The Faulhaber Fab Lab is in the business of answering questions.
Most of those questions typically revolve around science, engineering, chemistry, math and more. Children at their summer camp series get into the nitty gritty of those elements and discover what composes the world around us.
But for the week of July 11-15, though, Fab Lab campers had a new question to solve: Who killed Alfred Pasta?
That dramatic — and a bit silly — question was the driving force of the Fab Lab’s Murder Mystery week, something of a departure from the camp’s typical STEAM and STEM-focused projects each year.
The scene is set: A wedding party has gone terribly wrong, and the groom, Alfred Pasta (volunteer Sebastian Cuellar), has been poisoned and dies right at his table. Detective Monty Jack leads campers through an investigation where they inspect clues, collect evidence and interview a number of shifty suspects including the maid of honor herself. And that’s where the fun begins.
“This is a little more outside the box,” said Jenn Sams Scott, the Fab Lab's marketing and communications director who also supervises the campers throughout the week. “It’s more encouraging creativity, innovation and problem solving.”
That isn’t to say science and discovery isn’t a large portion of the process. Campers start the week learning about fingerprinting, reading pH levels and learning about acids and bases — all important elements of crime scene investigation (in the abstract).
The kids discover there’s been a murder at the midpoint of the week and use their new skills to investigate the crime and see what clues they can find and what red herrings the murderer has placed to through them off the track.
Camp counselors Alison Whiteside, Diego Morales and Hannah Silva led the workshop with the help of several volunteers. The camp had hosted a forensics camp in the past but this year the counselors thought it could have extra effect if it had a murder mystery theme this year.
The counselors are part of Fab Lab’s SPEC program, a 15-person group of high school student instructors who develop and run the summer classes themselves. They’re provided training and support at the start but then go out and think up the summer’s themed classes themselves.

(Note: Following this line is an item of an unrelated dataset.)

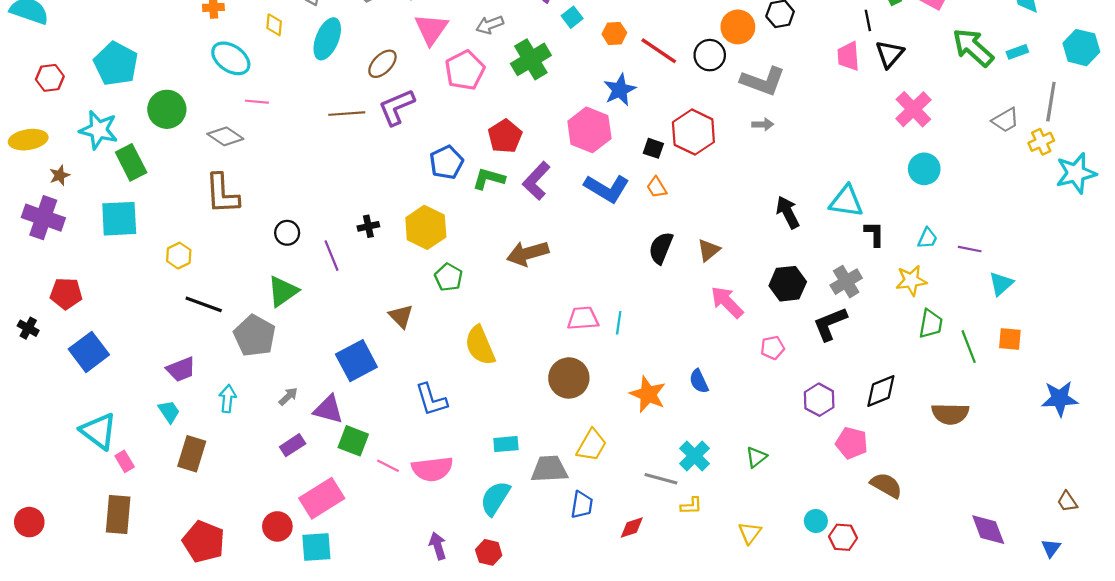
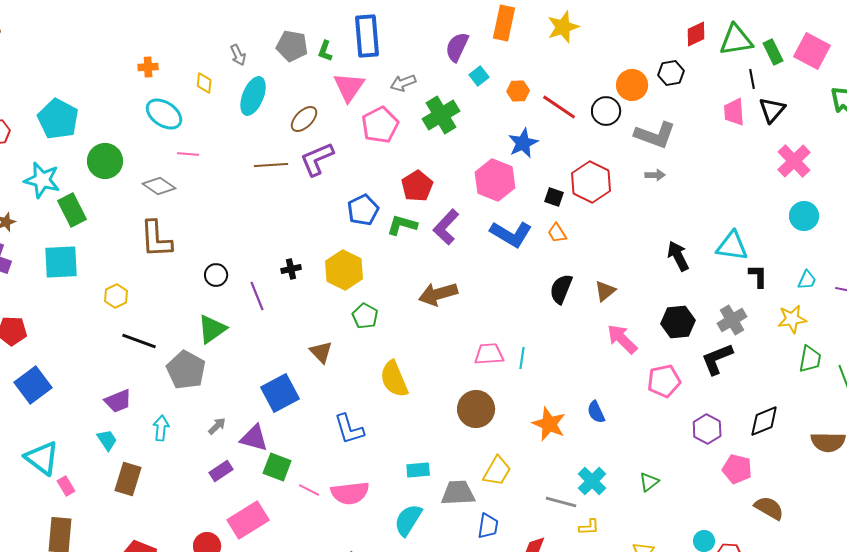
pink pentagon: (773, 348) -> (664, 381), size x1.5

Wrangling more than 20 campers takes effort enough, but the counselors had to go the extra mile this year by constructing a murder mystery narrative that’s meant to stretch out for an entire week.
“We brainstormed everything, we had a list of themes,” Whiteside said. “We settled on a wedding and kept throwing out ideas."
Morales plays Detective Monty Jack, while Silva and Whiteside play photographer Honye Lemon and Maid of Honor Rye Do respectively. The trio went all in on the theme, wearing outlandish costumes including a 1920s gumshoe-inspired gumshoe outfit for Morales that he borrowed from a friend.
“The costumes were new,” Whiteside said. “We’d never done all this with costumes and names and every character needed to have an alibi. But the kids love it and they really get into it.”
“I’ve responded to my character Monty Jack that I’ve forgotten my real name,” Morales said. “Playing the role is really fun, it feels very fluid.”
Eventually the campers learn that Silva’s Honye Lemon character committed the murder after being blackmailed by Whiteside’s maid of honor. But when they go to make an arrest, they find their suspect has been murdered, too.
The week ended with a trial investigation with a judge where campers bring up clues and connections to accuse Whiteside’s Rye Do of the murder, and it ends with her making a run for it and finally being arrested.
Whiteside’s punishment? Being the first to have a bucket of water dunked on her head — Silva and Morales also got dunked, just for the fun of it — and the day ended with a water balloon fight.
The mystery concluded satisfyingly, but Silva concedes it was hectic getting there.
“We had to make sure the story fit and the activities were engaging,” Silva said. “We didn’t have references in previous years to see what worked best and what didn’t, it was a test run.”
The evidence that it went well, of course, was the children’s reactions at the end of the week.
“The kids learned something new, and that’s the most rewarding part,” Silva said. “They were engaged with the story and what we came up with. Next year we’ll run it even better.”